Oklahoma Conference of the United Methodist Church

Pastor uses cellphone to help mother make graveyard connection

12/12/2014

By Chip Hale

MOBILE, Ala. (UMNS) – My sister and I accepted the responsibility for our aging father and mother in Mobile.

After my father’s death, we sat down with our mother to have "the talk." She had recently fallen, hitting her head and breaking her pelvis. The incident frightened all of us.

We said something like, "Mother, after your fall, and as you get older, we think it is time for you to move into a retirement community in Birmingham, near your daughter." The negotiations got difficult.

I told Mother I would do whatever she asked, if she would make the move. She finally acquiesced.  

Just before her move, Mother asked me to take her to Dad’s grave. And at the graveyard she asked me to kneel beside her as she said her goodbyes and prayed. Just after her "amen," Mother asked if I would promise to call her from Dad’s graveside on my cellphone, every week or so, in her exile city of Birmingham, so she could talk to him.

Riddled with guilt and wanting to make her happy, I agreed. That moment began a strange comedy of attempting to live out my faith in a very unusual way.

As clergy, I continue to officiate at funerals at that graveyard. After my final condolences on many of these occasions, I began to make a hasty detour by my father’s grave to make the phone call to Mother so that she could talk to him.

Each time, I was carefully instructed to hold the phone over the grave, and not to eavesdrop as she talked to Dad.

In spite of my promise to her, it became impossible not to eavesdrop.

She often included hilarious stories from her life at the retirement village. Sometimes I had to stifle a laugh; sometimes I had to choke back tears. The conversations were poignant and beautiful.

She told him about my sister and her family, and she included stories about my life with my wife and children. In essence, she kept my father informed about everything that occurred to her.

Bless her heart, she was especially long-winded when the weather was below 30 degrees or above 90. For six years, this favor to my mother was what I deemed "Conversations with the Dead."

Mother became increasingly frail.

A week before she died, I was doing a funeral at the graveyard.
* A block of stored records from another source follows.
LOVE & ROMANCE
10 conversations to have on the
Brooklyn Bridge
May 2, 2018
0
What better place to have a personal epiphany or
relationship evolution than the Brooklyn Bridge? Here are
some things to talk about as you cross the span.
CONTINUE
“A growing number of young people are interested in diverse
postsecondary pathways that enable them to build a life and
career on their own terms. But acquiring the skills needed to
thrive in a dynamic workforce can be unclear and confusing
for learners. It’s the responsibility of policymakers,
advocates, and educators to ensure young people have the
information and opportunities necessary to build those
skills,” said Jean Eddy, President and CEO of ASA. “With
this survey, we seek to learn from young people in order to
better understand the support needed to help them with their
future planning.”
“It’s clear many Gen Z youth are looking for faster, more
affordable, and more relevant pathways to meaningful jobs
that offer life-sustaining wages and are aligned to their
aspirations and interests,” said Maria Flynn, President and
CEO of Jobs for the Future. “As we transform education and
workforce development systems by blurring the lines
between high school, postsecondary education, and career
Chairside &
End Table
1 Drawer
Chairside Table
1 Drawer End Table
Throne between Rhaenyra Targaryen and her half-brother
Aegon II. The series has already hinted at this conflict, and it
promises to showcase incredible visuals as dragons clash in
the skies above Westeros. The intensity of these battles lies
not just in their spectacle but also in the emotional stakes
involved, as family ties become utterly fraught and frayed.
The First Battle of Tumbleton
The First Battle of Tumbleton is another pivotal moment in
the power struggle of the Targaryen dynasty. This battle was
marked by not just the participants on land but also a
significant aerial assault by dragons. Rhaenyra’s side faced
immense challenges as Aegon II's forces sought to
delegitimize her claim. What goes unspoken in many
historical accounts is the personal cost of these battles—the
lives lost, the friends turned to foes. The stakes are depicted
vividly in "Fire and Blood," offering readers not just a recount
Before I left, I called. "Mother, would you like to talk to Dad?" I had tears in my eyes, suspecting this would be their last conversation in this way.

I knelt over my father’s grave and held the cellphone down to where I supposed his head would be. Then I turned on the speaker phone so I could hear her words.

She said, "Charles, I think I am at the end of my life." There was a long pause.

She continued, "Charles, if you are in heaven, tell Jesus to come get me." 

She paused again, and then, with trepidation, added, "If you are not in heaven, don’t mention my name to anyone." In my preacher’s suit, I fell to the ground laughing.

God gave us the great privilege of expressing our faith by loving best our families. How precious those memories are to me now.